_TEXT EXCERPT_.
-----

The conveying section 4 comprises a normal paper conveying unit 4a and a feedback paper conveying unit 4b. The normal paper conveying unit 4a includes paper feeding rollers 41a, 41b, 41c for successively feeding papers one by one from paper feeding cassettes 13a, 13b removably mounted on the copying machine body 1 or from a stacking bypass 14, and paper feeding passages 42a, 42b, 42c, resist rollers 43, conveying rollers 44, a conveying belt 45, a heat-fixation device 46, conveying rollers 47 and paper discharging rollers 48. The feedback paper conveying unit 4b has a changeover pawl 49 positioned between the conveying rollers 47 and the discharging rollers 48, a first guide space 50 in a curved form, conveying rollers 51, a second guide space 52, a secondary paper feeding roller 53, an intermediate tray 54 and a paper feeding passage 55.
When only one image formation operation is to be performed on a piece of paper P, paper conveyance is carried out by the paper conveying unit 4a alone so that the paper is discharged to a receiving tray 15. When two or more image formation operations are to be performed on a piece of paper P, paper conveyance is alternately carried out by the paper conveying units 4a and 4b.
Figs. 1 and 2 show a first embodiment of a width arranging apparatus mounted on the intermediate tray.
The width arranging apparatus in accordance with the first embodiment comprises a pair of sliding members 64 which are movable toward and away from each other. Each of the sliding members 64 has a pair of engagement projections 63 which can slide in each of a pair of slots 62 formed at predetermined positions in a base plate 61 for supporting paper P. The sliding members 64 are connected to each other by a link mechanism 65 for moving the sliding members 64 an equal distance in the opposite directions. One of the sliding members 64 is connected to an actuating shaft 66a of a solenoid 66 attached to a long-size plate 66b at a predetermined position thereof, the plate 66b being slidable in a width arranging direction on the base plate 61. Standing portions 67 for width arrangement are disposed on the top surfaces of the sliding members 64 at predetermined positions thereon (the outermost positions).

-----

Stored entries
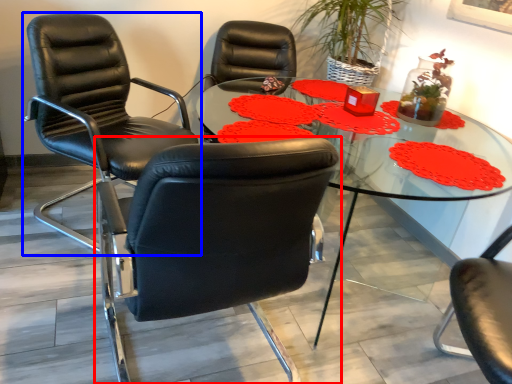
Question: Which point is further to the camera, chair (highlighted by a red box) or chair (highlighted by a blue box)?

Choices:
 (A) chair
 (B) chair

Answer: (B)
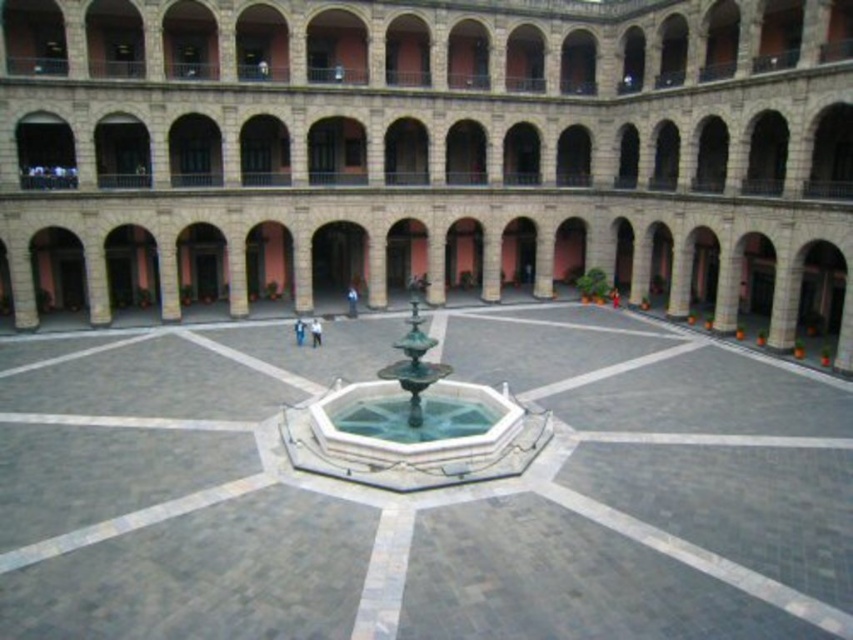
Based on the photo, you are standing in the courtyard of a grand historical building. You want to locate the polished stone fountain at center. Based on the coordinates provided, where would you look to find it?

The polished stone fountain at center is located at the coordinates point (x=422, y=492).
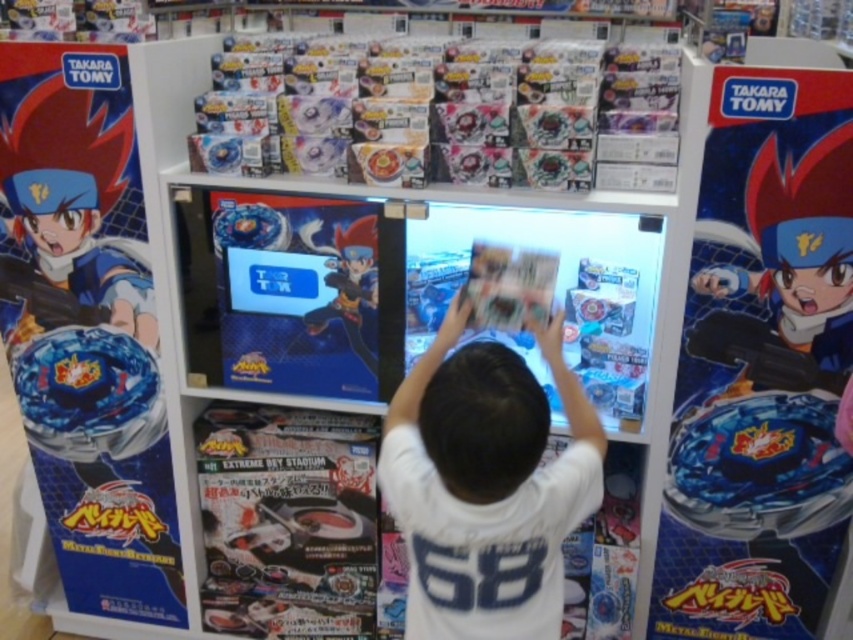
You are a customer in the store looking at the display. You see the white cotton shirt at center and the shiny blue figure at center. Which item is positioned higher?

The shiny blue figure at center is positioned higher than the white cotton shirt at center.

You are a customer in the store and want to know what is at the center of the display. According to the image, what is located at the point with coordinates (486, 484)?

The point at coordinates (486, 484) corresponds to the white cotton shirt at center.

You are a customer in the store and you see the white cotton shirt at center and the shiny blue figure at center. Which one is positioned more to the right side of the display?

The white cotton shirt at center is positioned to the right of the shiny blue figure at center, so the white cotton shirt at center is more to the right side of the display.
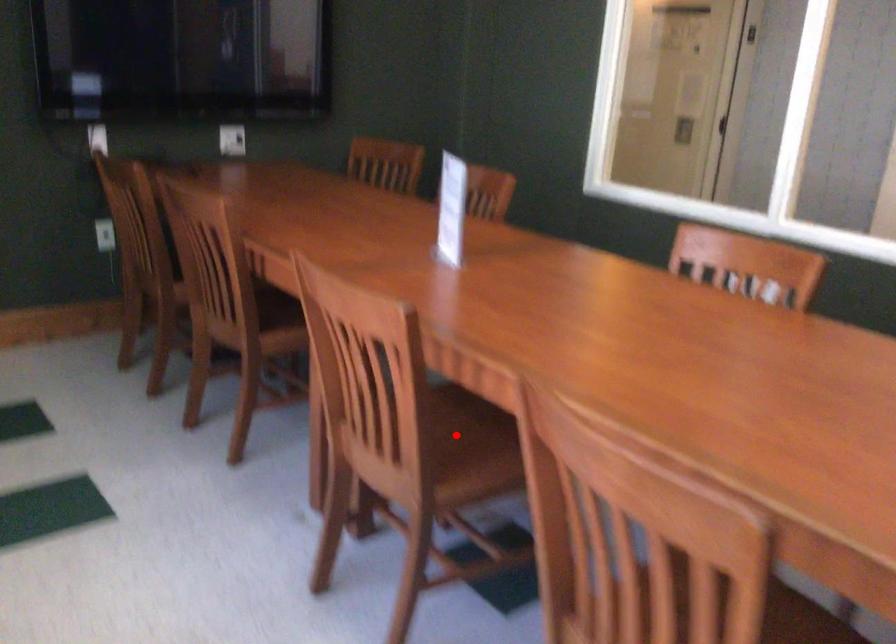
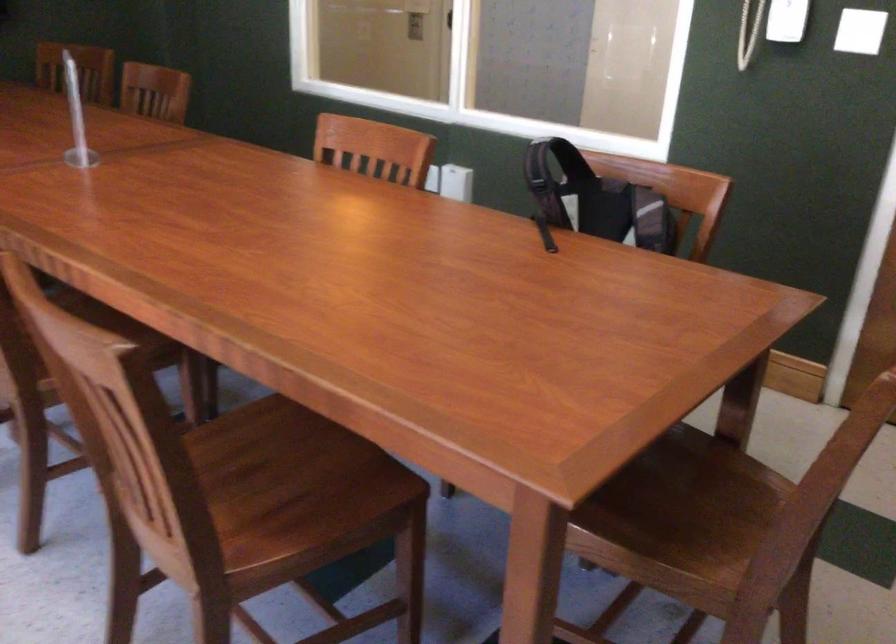
Question: I am providing you with two images of the same scene from different viewpoints. A red point is marked on the first image. Can you still see the location of the red point in image 2?

Choices:
 (A) Yes
 (B) No

Answer: (B)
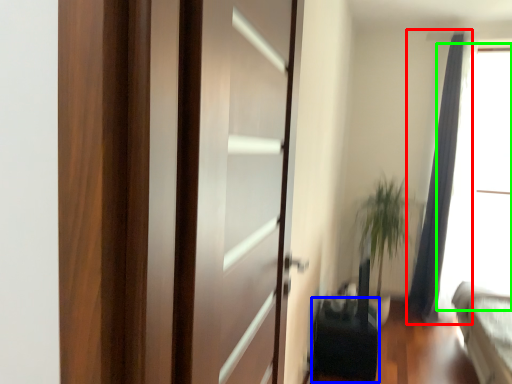
Question: Which object is the closest to the curtain (highlighted by a red box)? Choose among these: furniture (highlighted by a blue box) or window screen (highlighted by a green box).

Choices:
 (A) furniture
 (B) window screen

Answer: (B)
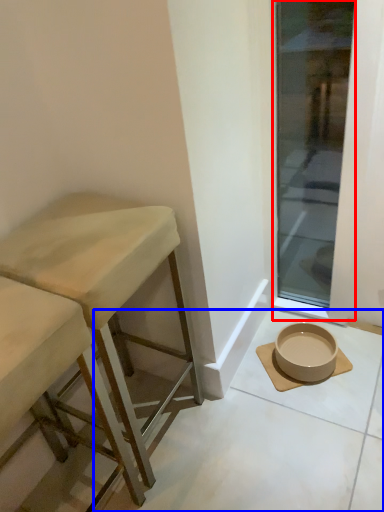
Question: Which object appears farthest to the camera in this image, window (highlighted by a red box) or concrete (highlighted by a blue box)?

Choices:
 (A) window
 (B) concrete

Answer: (A)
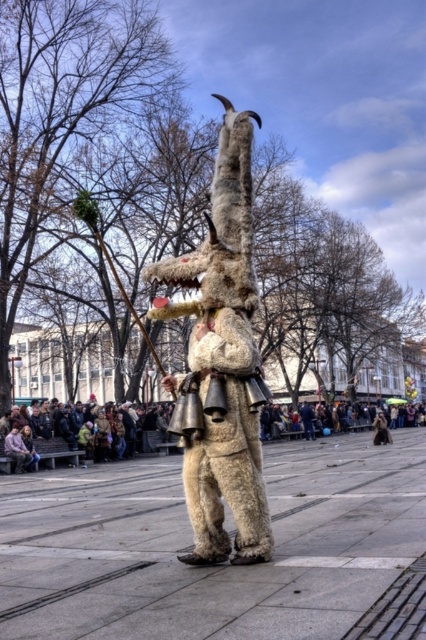
Question: Which of the following is the farthest from the observer?

Choices:
 (A) (232, 428)
 (B) (2, 467)
 (C) (206, 328)

Answer: (B)

Question: Observing the image, what is the correct spatial positioning of furry beige creature at center in reference to brown fabric crowd at lower left?

Choices:
 (A) below
 (B) above

Answer: (B)

Question: Can you confirm if smooth concrete pavement at center is bigger than brown fabric crowd at lower left?

Choices:
 (A) no
 (B) yes

Answer: (B)

Question: Which point is farther to the camera?

Choices:
 (A) smooth concrete pavement at center
 (B) furry beige creature at center

Answer: (B)

Question: Which point is closer to the camera?

Choices:
 (A) furry beige costume at center
 (B) dark brown leather jacket at lower center

Answer: (A)

Question: Is smooth concrete pavement at center wider than furry beige creature at center?

Choices:
 (A) yes
 (B) no

Answer: (A)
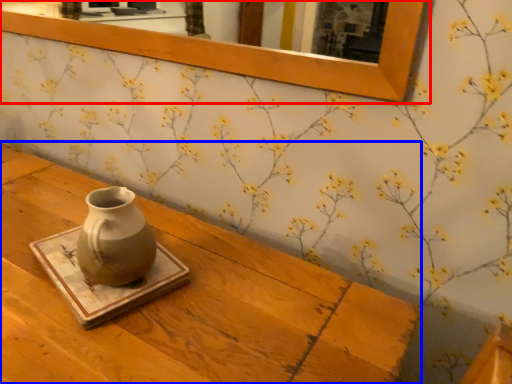
Question: Which object is further to the camera taking this photo, picture frame (highlighted by a red box) or table (highlighted by a blue box)?

Choices:
 (A) picture frame
 (B) table

Answer: (A)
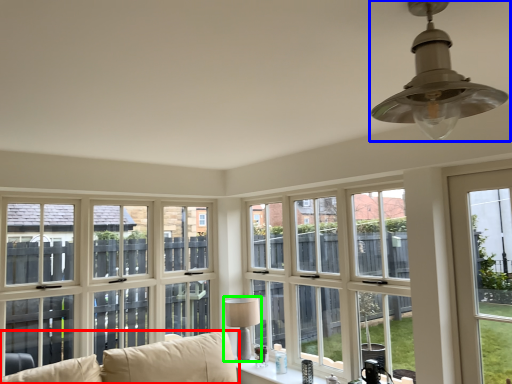
Question: Based on their relative distances, which object is farther from studio couch (highlighted by a red box)? Choose from lamp (highlighted by a blue box) and lamp (highlighted by a green box).

Choices:
 (A) lamp
 (B) lamp

Answer: (A)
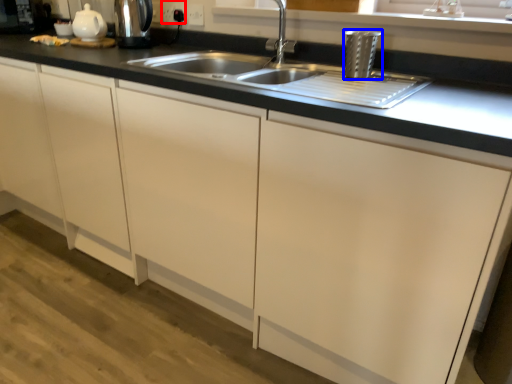
Question: Among these objects, which one is nearest to the camera, electric outlet (highlighted by a red box) or appliance (highlighted by a blue box)?

Choices:
 (A) electric outlet
 (B) appliance

Answer: (B)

-----

_WHAT YOU HAVE TO DO_. Write the next part of the copying-machine description, picking up after its final sentence. These entries were drawn from a separate source.

_TASK RESULT_.
The link mechanism 65 comprises a pair of long plates 65a having centers rotatably connected to the base plate 61, and a pair of long plates 65b for connecting the ends of the long plates 65a to the sliding members 64. Tension springs 68 are disposed between a connecting shaft 65c which connects the long plates 65a to the base plate 61, and each of connecting shafts 65d which connects the long plates 65 to the sliding members 64.
The limit positions to which the sliding members 64 can slide in the slots 62, are previously set such that the distance between these limit positions is equal to the width of paper of the type which is used most frequently in the automatic both-side copying operation (for example the transverse width of paper of the size A4). The movable distance of the sliding members 64 is previously set to about several mm.
The long-size plate 66b has a rack 66c at a predetermined position. The rack 66c is adapted to mesh with a pinion 66e secured to the rotating shaft of a stepping motor 66d so that the rack 66c slides by a distance corresponding to the amount of rotation of the stepping motor 66d.
The stacking bypass 14 has at a predetermined position thereon a scale (not shown) for reading the width of the paper P.
Fig. 3 is a block diagram for a width arrangement control unit. This unit is arranged so that a numeral input signal from ten keys 81 mounted on an operation panel (not shown) and a selection signal from a stacking bypass selection key 82 are applied to a width arrangement position setting unit 83, and a setting signal from the width arrangement position setting unit 83 is applied to a stepping motor drive unit 84.
Accordingly, when the stacking bypass selection key 82 is operated to select paper feed from the stacking bypass 14 and the operator reads the width of a paper P on the scale (not shown) on the stacking bypass 14 and inputs such width data with the ten keys 81, the stepping motor drive unit 84 rotatingly drives the stepping motor 66d according to the width of the paper P. Together with the long-size plate 66b, the solenoid 66 is then moved to a predetermined position. With the sliding members 64 moved by the tension springs 68, the distance between the standing portions 67 can be made equal to the width of the paper P.
The following description will discuss the operation of the copying machine having the width arranging apparatus described above.

(I) Performance of a single image formation operation on a piece of paper P:
In this case, the changeover pawl 49 is positioned to guide the paper P sent from the conveying rollers 47 to the discharging rollers 48. On the paper P obtained from any of the paper feeding cassettes 13a, 13b or the stacking bypass 14, there is formed a toner image corresponding to the image of an original document in the copy treatment section 3. The paper P is passed through the heat-fixation device 46 to heat and fix the toner image. By the discharging rollers 48, the paper P is then discharged to the receiving tray 15 attached to the copying machine body 1 at a predetermined position thereon.
(II) Performance of two or more image formation operations are to be performed on a piece of paper P:
In this case the changeover pawl 49 is operated to guide the paper P conveyed by the conveying rollers 47 to the first guide space 50. A toner image is formed on the paper P originating from any of the paper feeding cassettes 13a, 13b or the stacking bypass 14, and then is heated and fixed.

When the paper P is obtained from any of the paper feeding cassettes 13a, 13b, the width of the paper P is fixed according to the type of the paper feeding cassette. Therefore, the stepping motor 66d is rotated according to the fixed width, thus facilitating the width arranging operation.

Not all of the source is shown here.